Some of the homes on the tour are beautiful, with views of ponds and three-car garages. As the bus tries to park in front of one house in North Royalton, we temporarily block a late-model Jaguar trying to pull out of a neighboring driveway. Others houses on the tour are just dated -- like one with a well-worn wall-to-wall neon aqua rug.

Realtors say there have been no purchases yet from the foreclosure tours, but they have had plenty calls of interest. Tickets for next Saturday's tour are already sold out.


  • Comment | Refresh

  • By Tony Brooks

    From Ann Arbor, MI, 04/28/2008

    Seeing so many Foreclosures is a sad thing and it is really turning into a mess. So, that's why I think that the Foreclosure Bus Tours may be the only way to start moving some of this inventory. Right now, I am sitting looking at it and the inventory keeps growing. Those guys from Michigan were really on to something when they started the Foreclosure Bus Tours sometime last spring. When I saw their road signs, I thought that they were nuts, now I see that everyone's doing it. Incredible. Overall, I think that its the way to go, especially for someone that's in the market that has never purchased a foreclosure. It's a little different than buying from the homeowner. Well...I think that I said enough. But for those doing the bus tours, keep up the good work. -Tony

    By Carol Crawford

    From Kent, WA, 04/26/2008

    My home of 20 years is now in Foreclosure.

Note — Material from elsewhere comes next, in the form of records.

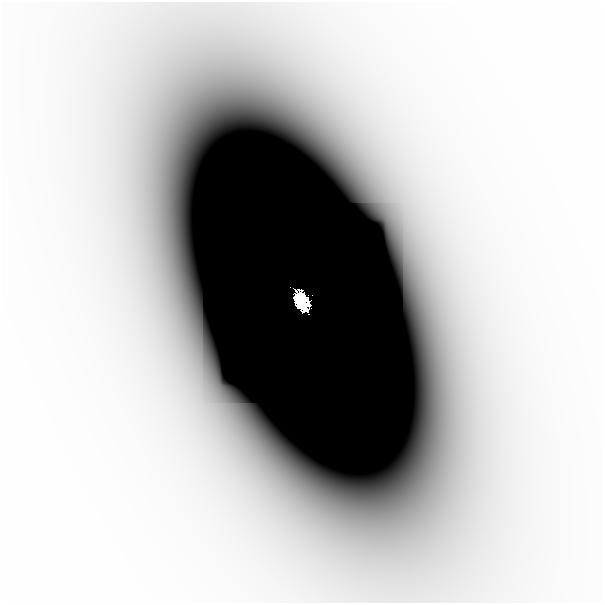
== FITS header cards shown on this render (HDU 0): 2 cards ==
NAXIS1  =                  601
NAXIS2  =                  601

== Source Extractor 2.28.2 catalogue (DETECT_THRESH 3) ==
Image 601 x 601 px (HDU 0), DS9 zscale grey, 1 PNG px = 1 image px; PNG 605 x 605 px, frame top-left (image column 1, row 601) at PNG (2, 2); no overlay
Background -9.82e-08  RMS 3.8e-08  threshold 1.15e-07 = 3 sigma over >= 5 px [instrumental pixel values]
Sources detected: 7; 2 with non-positive FLUX_AUTO (blend fragments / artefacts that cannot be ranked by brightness) are not listed; the other 5 listed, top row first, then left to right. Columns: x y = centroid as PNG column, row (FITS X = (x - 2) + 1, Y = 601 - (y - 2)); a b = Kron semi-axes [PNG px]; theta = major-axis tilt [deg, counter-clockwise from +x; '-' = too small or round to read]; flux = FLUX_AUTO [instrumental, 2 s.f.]
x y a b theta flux
290 287 2 2 - 1.6e-02
509 291 85 35 -89 7.9e-04
312 295 2 2 - 6.6e-03
301 301 15 9 -68 1.2e+01
259 410 24 19 -14 3.9e-05
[2 non-positive-flux detections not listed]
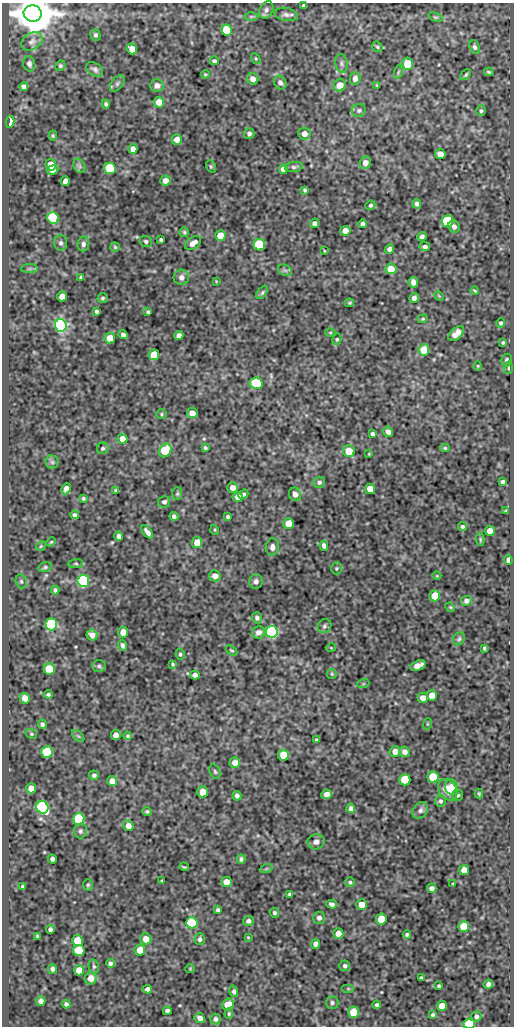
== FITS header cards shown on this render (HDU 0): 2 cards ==
NAXIS1  =                  512
NAXIS2  =                 1024

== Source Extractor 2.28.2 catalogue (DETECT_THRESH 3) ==
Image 512 x 1024 px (HDU 0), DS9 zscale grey, 1 PNG px = 1 image px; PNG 516 x 1028 px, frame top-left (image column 1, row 1024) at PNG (2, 3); each listed source drawn as its Kron ellipse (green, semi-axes under 4 px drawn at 4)
Background 47.5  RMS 0.54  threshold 1.62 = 3 sigma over >= 5 px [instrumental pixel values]
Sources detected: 277; all 277 listed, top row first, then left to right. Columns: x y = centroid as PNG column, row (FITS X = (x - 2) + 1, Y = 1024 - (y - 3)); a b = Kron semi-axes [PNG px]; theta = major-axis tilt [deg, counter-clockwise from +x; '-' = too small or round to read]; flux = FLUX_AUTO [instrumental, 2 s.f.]
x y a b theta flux
304 6 4 4 - 70
266 10 9 6 63 130
33 13 9 8 - 170000
286 14 11 6 -11 140
251 17 7 4 0 66
435 17 7 3 -20 48
226 30 5 5 - 1900
95 35 6 5 - 79
32 41 11 8 33 190
377 47 6 4 -46 58
475 47 7 5 -69 97
132 49 5 5 - 400
256 59 6 3 -59 36
214 61 4 4 - 80
341 63 9 6 -79 97
29 64 7 6 - 110
407 64 6 5 - 970
60 66 5 5 - 62
95 69 9 6 -35 110
398 72 7 4 71 60
489 72 5 3 - 56
205 74 4 3 - 41
466 75 6 4 46 57
355 78 6 5 - 210
253 79 6 5 - 220
117 83 9 5 53 99
280 83 7 6 - 150
340 85 6 6 - 380
377 85 3 3 - 37
24 86 4 4 - 120
157 86 6 6 - 210
159 102 5 5 - 600
106 104 4 3 - 61
359 110 7 6 - 87
481 111 5 5 - 65
10 122 6 3 78 460
249 134 5 5 - 100
304 134 6 6 - 230
53 136 5 4 - 45
177 139 5 5 - 250
133 149 5 4 - 260
440 154 5 5 - 390
365 163 6 5 - 220
51 165 6 5 - 550
79 166 7 5 -60 85
211 166 6 5 - 49
294 167 9 5 7 89
110 168 6 5 - 2500
283 169 4 4 - 150
53 170 6 4 26 150
165 180 5 5 - 220
65 181 5 4 - 200
305 190 4 3 - 55
417 204 5 4 - 100
370 205 5 4 - 70
53 218 6 5 - 5100
447 221 6 5 - 3400
314 223 5 4 - 150
362 224 4 4 - 91
454 227 6 5 - 140
345 231 5 5 - 340
184 232 5 4 - 58
220 236 5 5 - 540
422 237 5 4 - 110
161 240 3 3 - 59
146 241 6 5 - 82
61 243 7 6 - 110
193 243 9 5 36 230
83 244 7 6 - 120
259 245 6 5 - 4400
115 247 5 4 - 45
425 247 5 4 - 110
390 249 4 4 - 150
324 251 3 2 - 27
29 269 8 4 0 69
391 269 5 5 - 570
285 270 7 5 -29 84
181 277 7 7 - 180
81 278 4 3 - 61
216 281 3 2 - 25
413 282 5 4 - 170
475 290 4 3 - 40
262 292 8 4 53 61
62 296 5 5 - 280
439 296 5 4 - 30
103 298 5 5 - 73
414 298 5 4 - 150
350 303 4 3 - 45
96 311 4 3 - 65
148 312 3 3 - 59
423 319 5 4 - 38
501 323 4 4 - 59
61 325 6 6 - 11000
330 332 5 3 - 34
456 334 9 5 43 320
123 335 5 4 - 120
179 335 5 4 - 130
110 338 5 5 - 460
337 339 6 4 76 47
503 343 3 3 - 51
424 350 5 5 - 1100
154 355 5 5 - 1000
507 360 6 5 - 88
478 366 4 4 - 37
508 368 6 4 87 52
256 383 7 5 -10 2000
192 413 5 5 - 340
161 414 5 4 - 46
388 432 5 4 - 140
372 434 4 3 - 78
122 439 5 5 - 370
103 448 6 5 - 74
205 448 4 4 - 62
445 448 4 4 - 49
165 450 7 5 55 1800
349 451 6 5 - 750
369 454 3 2 - 24
52 462 6 6 - 87
319 482 6 5 - 82
503 482 4 3 - 80
66 488 6 4 67 150
233 488 5 5 - 250
370 489 5 5 - 440
116 490 4 3 - 59
177 494 6 5 - 56
243 494 5 4 - 71
295 494 7 6 - 170
238 497 5 5 - 250
83 498 3 3 - 55
164 502 6 5 - 95
506 511 4 3 - 57
75 515 4 4 - 93
174 516 4 4 - 91
228 517 4 3 - 63
288 524 5 5 - 590
462 527 4 4 - 63
215 530 5 3 - 33
490 531 5 5 - 340
147 532 8 4 -53 150
119 536 4 4 - 140
480 539 6 4 -85 50
51 542 5 3 - 38
197 543 5 5 - 440
41 546 5 4 - 41
324 546 5 4 - 120
272 547 8 6 79 180
508 560 5 4 - 160
76 564 7 4 7 50
45 567 7 5 15 66
336 568 6 5 - 53
215 576 6 5 - 270
437 576 4 3 - 27
21 581 7 5 -74 68
83 581 6 6 - 7600
256 582 7 7 - 150
55 590 4 3 - 70
435 596 5 5 - 870
466 601 5 4 - 130
450 607 5 4 - 37
257 618 6 5 - 100
51 624 6 6 - 4100
324 626 7 6 - 88
123 632 5 5 - 420
258 632 6 6 - 180
272 632 6 6 - 9500
92 635 6 5 - 210
459 639 7 5 57 66
123 645 6 4 -77 100
331 648 5 3 - 33
484 648 4 3 - 46
232 650 6 4 -35 41
180 654 5 4 - 61
173 664 4 3 - 44
99 666 7 6 - 79
418 666 8 4 20 300
49 669 5 5 - 1300
332 674 5 4 - 45
195 675 5 4 - 150
363 684 6 4 19 42
48 694 4 3 - 58
432 696 5 5 - 540
25 698 5 5 - 370
423 698 5 5 - 250
42 724 5 4 - 82
427 724 5 3 - 30
31 734 6 4 -21 53
116 735 5 4 - 220
78 736 7 4 -44 62
128 736 4 4 - 56
316 740 3 3 - 48
47 752 6 6 - 2400
395 752 5 5 - 260
405 752 5 5 - 160
283 755 5 5 - 740
235 763 5 5 - 270
215 772 7 5 -72 71
94 775 5 4 - 95
433 777 5 5 - 1400
405 780 5 5 - 1500
112 781 5 5 - 280
451 787 8 6 -69 280
31 788 5 5 - 370
448 790 11 8 -55 500
203 792 5 5 - 520
327 794 5 4 - 250
479 794 5 4 - 42
458 795 6 5 - 71
237 796 4 4 - 100
441 801 6 5 - 74
42 807 6 6 - 9400
351 808 5 4 - 130
420 810 9 7 49 130
147 811 4 4 - 55
79 819 6 5 - 3300
128 826 5 5 - 280
80 831 7 6 - 100
316 842 8 7 - 170
52 859 4 4 - 110
241 859 4 4 - 74
184 867 5 2 - 46
266 869 6 4 19 53
464 870 5 5 - 360
162 881 3 2 - 32
226 882 5 5 - 370
350 882 5 4 - 56
453 884 3 2 - 37
88 885 6 5 - 57
22 886 3 3 - 48
432 888 5 4 - 150
290 894 3 3 - 59
331 904 5 4 - 100
362 904 5 5 - 450
218 910 4 4 - 73
274 913 5 4 - 67
319 918 6 6 - 120
381 919 5 5 - 950
248 921 5 5 - 110
192 923 6 5 - 3900
464 927 5 5 - 950
50 930 4 4 - 110
338 934 5 5 - 360
407 935 4 3 - 63
37 936 3 3 - 37
248 937 3 3 - 32
146 939 5 5 - 360
200 939 6 5 - 92
78 941 5 5 - 930
315 944 5 4 - 160
79 950 6 5 - 1800
140 950 5 5 - 610
110 963 4 4 - 86
94 966 7 5 -79 70
345 966 5 5 - 100
52 969 5 4 - 95
190 969 5 4 - 37
79 970 5 5 - 440
91 978 6 6 - 360
421 978 3 3 - 56
488 984 5 4 - 130
439 986 3 3 - 48
147 989 5 4 - 150
348 989 6 4 0 48
234 991 6 4 -74 98
41 1001 5 4 - 150
332 1003 6 6 - 88
66 1004 4 4 - 77
228 1005 6 5 - 890
377 1005 4 4 - 80
442 1006 5 5 - 390
167 1011 4 4 - 110
354 1012 5 5 - 1200
229 1014 5 4 - 51
433 1015 4 4 - 67
476 1016 5 5 - 100
200 1018 5 4 - 230
215 1019 5 5 - 110
469 1024 6 5 - 3600
At the frame edge (FLAGS 8, measured only in part): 2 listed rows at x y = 33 13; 469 1024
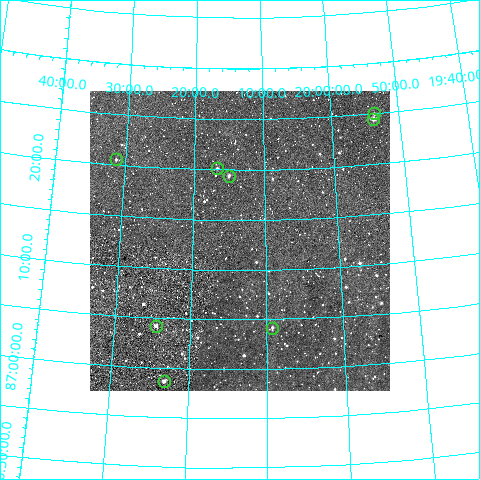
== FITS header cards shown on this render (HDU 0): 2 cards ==
NAXIS1  =                  300
NAXIS2  =                  300

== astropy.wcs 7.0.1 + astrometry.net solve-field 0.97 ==
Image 300 x 300 px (HDU 0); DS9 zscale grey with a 90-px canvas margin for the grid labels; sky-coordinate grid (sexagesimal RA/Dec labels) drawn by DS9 from the SOLVED WCS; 8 Tycho-2 reference stars matched to detected sources circled (green)
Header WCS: RA---TAN/DEC--TAN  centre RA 20:13:31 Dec +87:13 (303.38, +87.22 deg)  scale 6 arcsec/px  FOV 30.0' x 30.0'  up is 0 deg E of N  parity normal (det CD < 0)
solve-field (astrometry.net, Tycho-2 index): VERIFIED the header's WCS against the Tycho-2 star catalogue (verified at 2 index scales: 7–8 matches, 0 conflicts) and refined it, rather than solving blind
Solved WCS: RA---TAN-SIP/DEC--TAN-SIP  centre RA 20:13:33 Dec +87:13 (303.39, +87.22 deg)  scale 6.01 arcsec/px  FOV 30.0' x 30.0'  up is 0 deg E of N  parity normal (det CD < 0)
The solver's refit moves the header's centre by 2.8 arcsec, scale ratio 1.001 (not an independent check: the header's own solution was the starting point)
Tycho-2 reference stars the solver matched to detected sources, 8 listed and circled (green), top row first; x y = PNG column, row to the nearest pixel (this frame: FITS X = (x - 90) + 1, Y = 300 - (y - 91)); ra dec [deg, ICRS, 3 dp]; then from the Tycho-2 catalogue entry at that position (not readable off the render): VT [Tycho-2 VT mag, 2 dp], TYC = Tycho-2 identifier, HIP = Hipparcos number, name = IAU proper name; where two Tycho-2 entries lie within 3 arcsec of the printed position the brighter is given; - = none
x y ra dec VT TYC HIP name
374 113 298.393 +87.417 12.08 4656-419-1 - -
373 119 298.455 +87.408 10.92 4656-489-1 - -
116 159 307.834 +87.343 12.29 4657-670-1 - -
217 168 304.180 +87.336 11.16 4657-640-1 - -
229 176 303.766 +87.324 12.10 4657-678-1 - -
156 326 306.134 +87.071 11.02 4657-674-1 - -
272 328 302.316 +87.069 12.31 4657-479-1 - -
164 381 305.783 +86.978 10.97 4657-620-1 - -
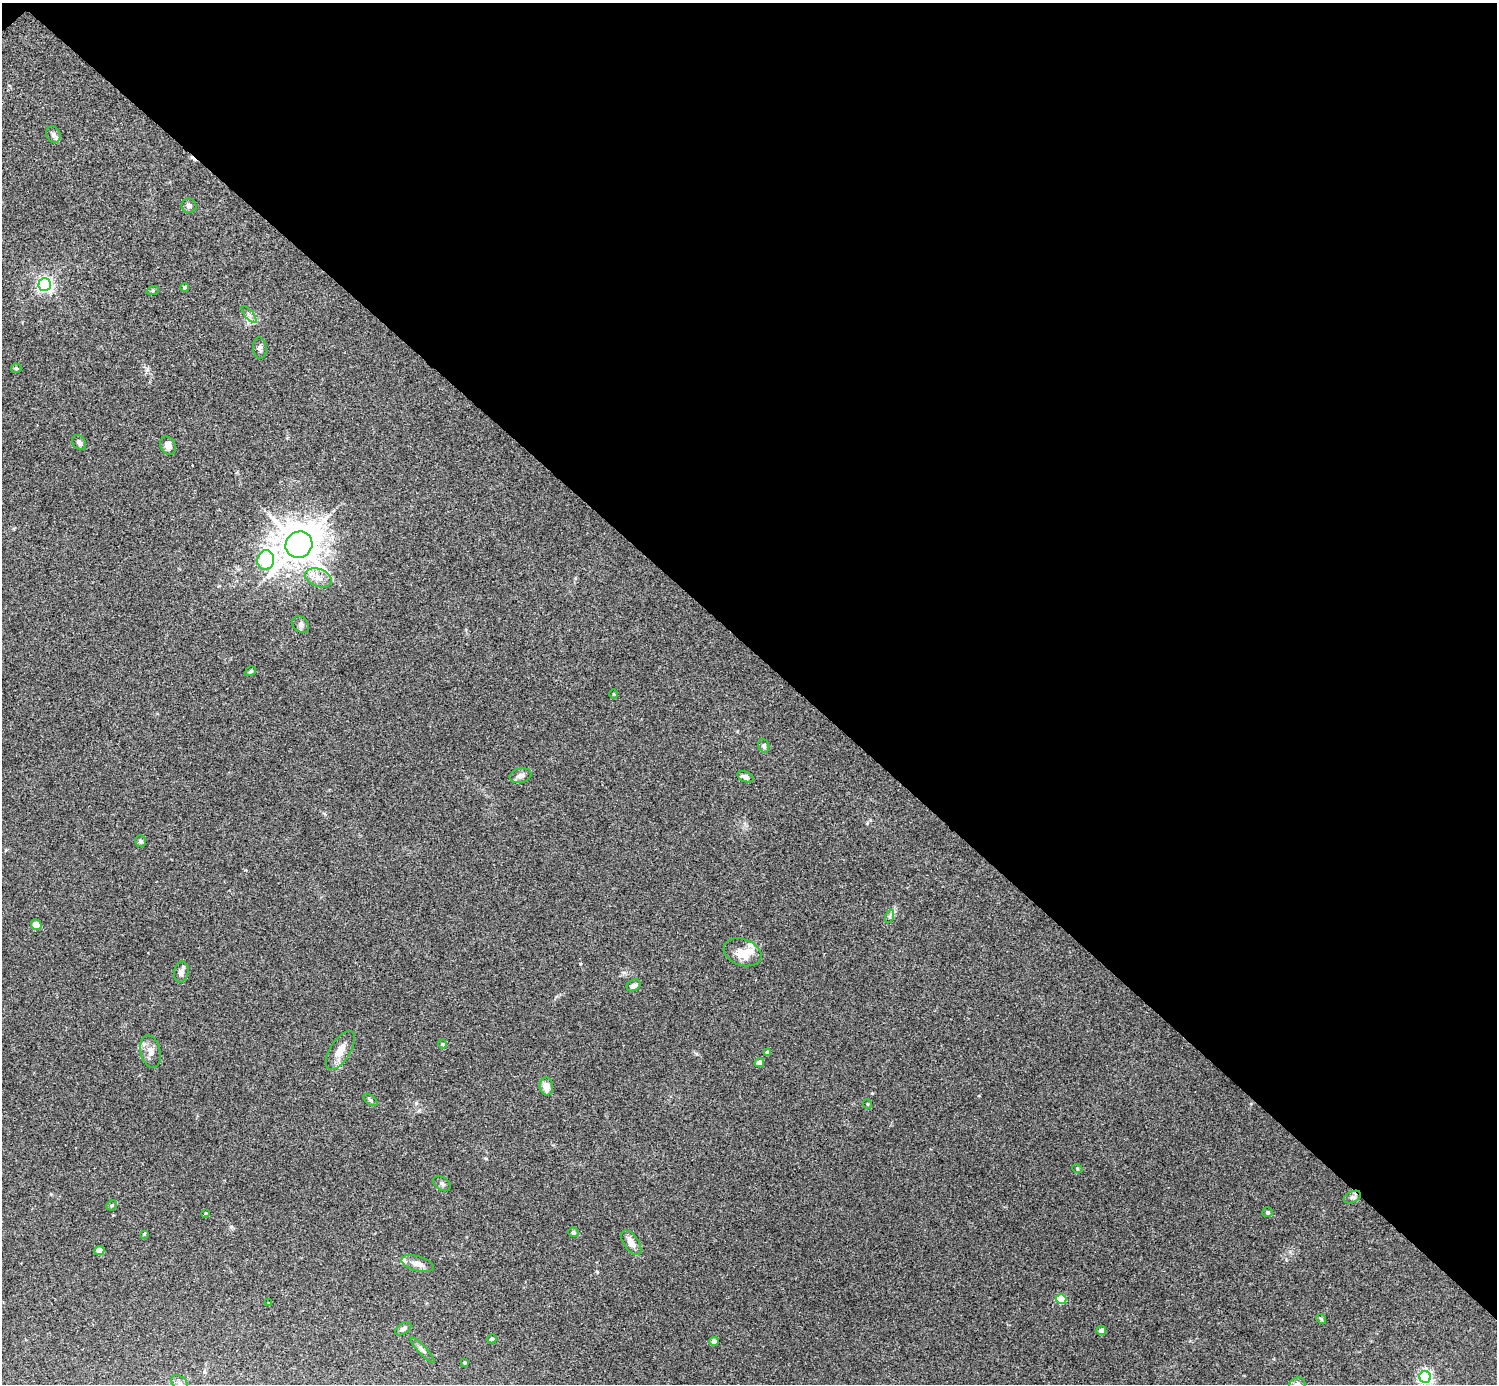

I have worked for The Boeing Co for 22 years but last Nov 2007 took a med leave. As of today still on this leave due to diagnosis of MS. I was not able to pay my mtg and all bills on 60% of pychk. All by myself. I am currently packing up 20 years of my life and crying continuosly. 3 grown daughters I raised by myself and my 14 yr old son has to live with one of them and go to a diff school far away. My heart is broken, my life as I have known it and given my whole life to my children is gone. Foreclosure. Such a horrible word to me. So is having MS, so is loosing my son and not see him go through high school and on. Will be starting long term disab in May and will get 50% of pychk. Just one lone person with this exp. NOTE that the email address is not available anymore.